Я слышала их грубую ругань и оскорбления; они толкали меня к центру этого страшного, человеческого кольца и пытались забить палками. Как они узнали меня? Неужели я чем-то выдала себя?

У меня получилось вырваться и бежать: те, словно цепные псы, погнались за мной. Куда ии догнать меня, дородным! Едва переступив границу, я умерила свой шаг и пошла как обычно; здесь меня не тронут. Бабы еще что-то пробубнили, двинулись на меня, но бродили, как слепые; я же спокойно дошла домой.

Возвратившись в избу и взглянув в зеркало, стало все ясно. Рисунок сажи на лице во многом повторял те шрамы под глазами, которые были получены мною еще тогда, несколько столетий назад. Неужели это и есть та метка изгнанника, о которой мне рассказывала еще бабушка?

Я приготовила то снадобье; волчица пошла на поправку. Лизнув меня в щеку, та уже собралась убежать со своими волчатами, да я ей все выложила, не тая: обиды давние, страхи темные. Послушал меня зверь, да прочь рысцой побежал.

...В ту ночь каждый получил по заслугам. Тем, что окружали меня, волки овец вырезали - всех до единой. А Маруська... Поговаривают, что та по грибы пошла, да так и не вернулась. Но я-то знаю, что с ней случилось; я ее, загрызенную, хоронила этим утром.

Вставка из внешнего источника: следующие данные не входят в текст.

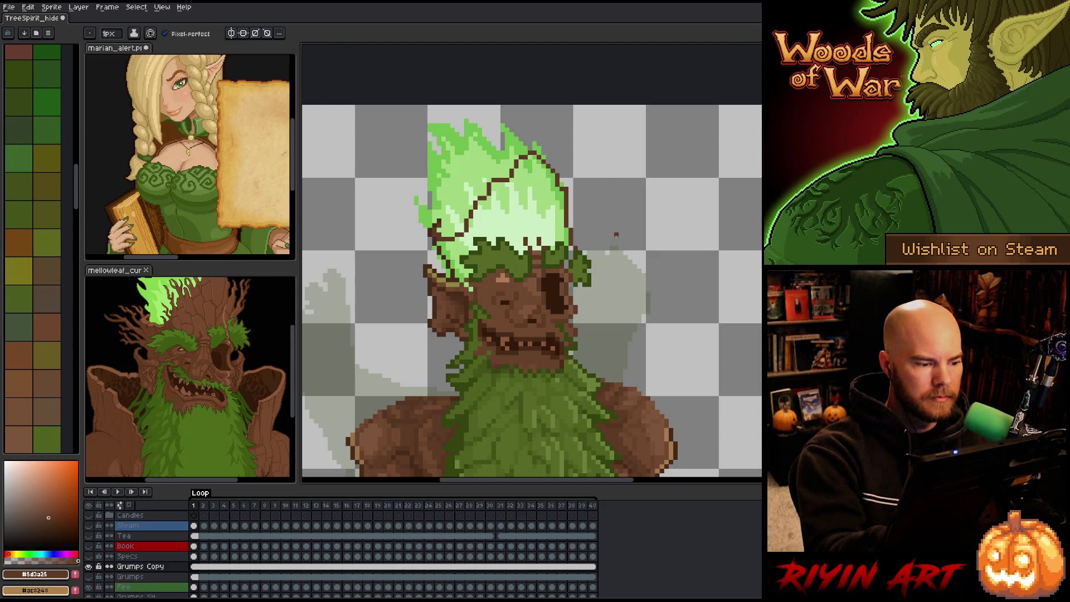
{"action": "key", "text": "e"}
{"action": "key", "text": "b"}
{"action": "left_click_drag", "start_coordinate": [502, 190], "coordinate": [502, 169]}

Вот тогда и восстановилось равновесие. Я выполнила свой долг.

И да, долго прятаться я не смогу. Потому и, как ни было тяжело, придется уходить в другое место, навсегда покидая любимые рощи. И вы меня не ищите. Меня здесь нет; находя таких же, как я, ушла далеко, в леса вечной весны и вечной осени: там, где так видно, как всходят ростки из снега, как осыпаются последние листья.

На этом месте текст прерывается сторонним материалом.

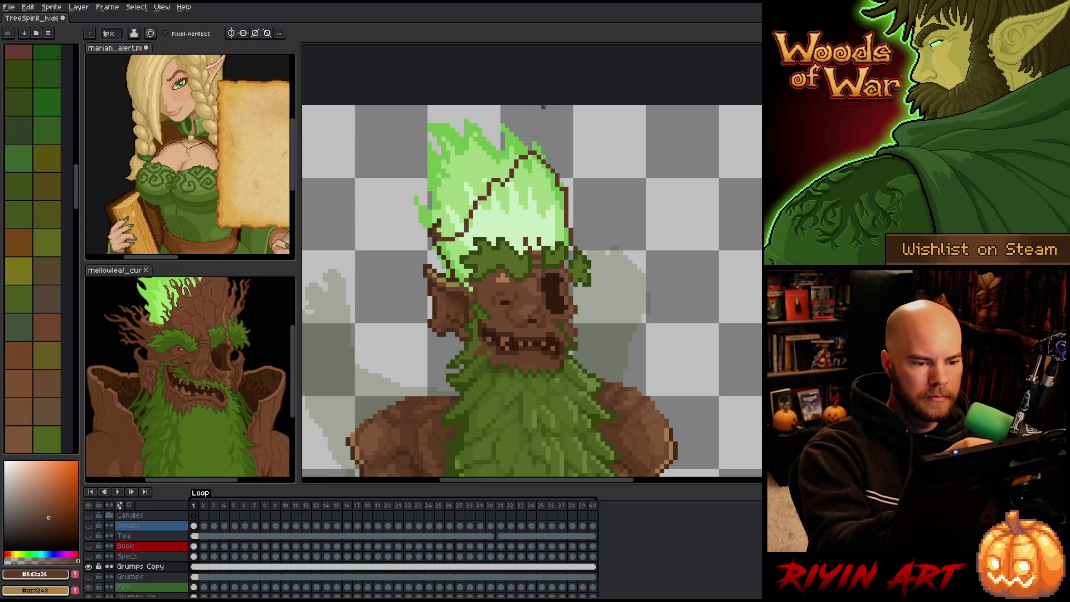
Step: Fill the outlined flame area above the head with brown
{"action": "key", "text": "g"}
{"action": "left_click", "coordinate": [532, 223]}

Я тихонько наблюдаю за вами из кустов лесного шиповничка. В последний раз. Все, что я вижу - ваше вечное лето с гиблым суховеем, какое не нарисуют художники, о каком не расскажут музыканты. Мир, где умницам заранее отведено счастливое замужество, а смазливым юношам - необходимая власть. Идеальный мир, построенный вашими руками, тошнотворен.

И, как в самой приличной сказке, добро побеждает зло. Потому что так правильно для вас. Потому что это каноны, переступить которые вы не осмеливаетесь. А несогласные по традиции идут в петли, забиваются камнями, а то и вовсе сжигаются на кострах. Я нигде не напутала?

Это ваш мир - кукольный. А мой... Мой без прекрас.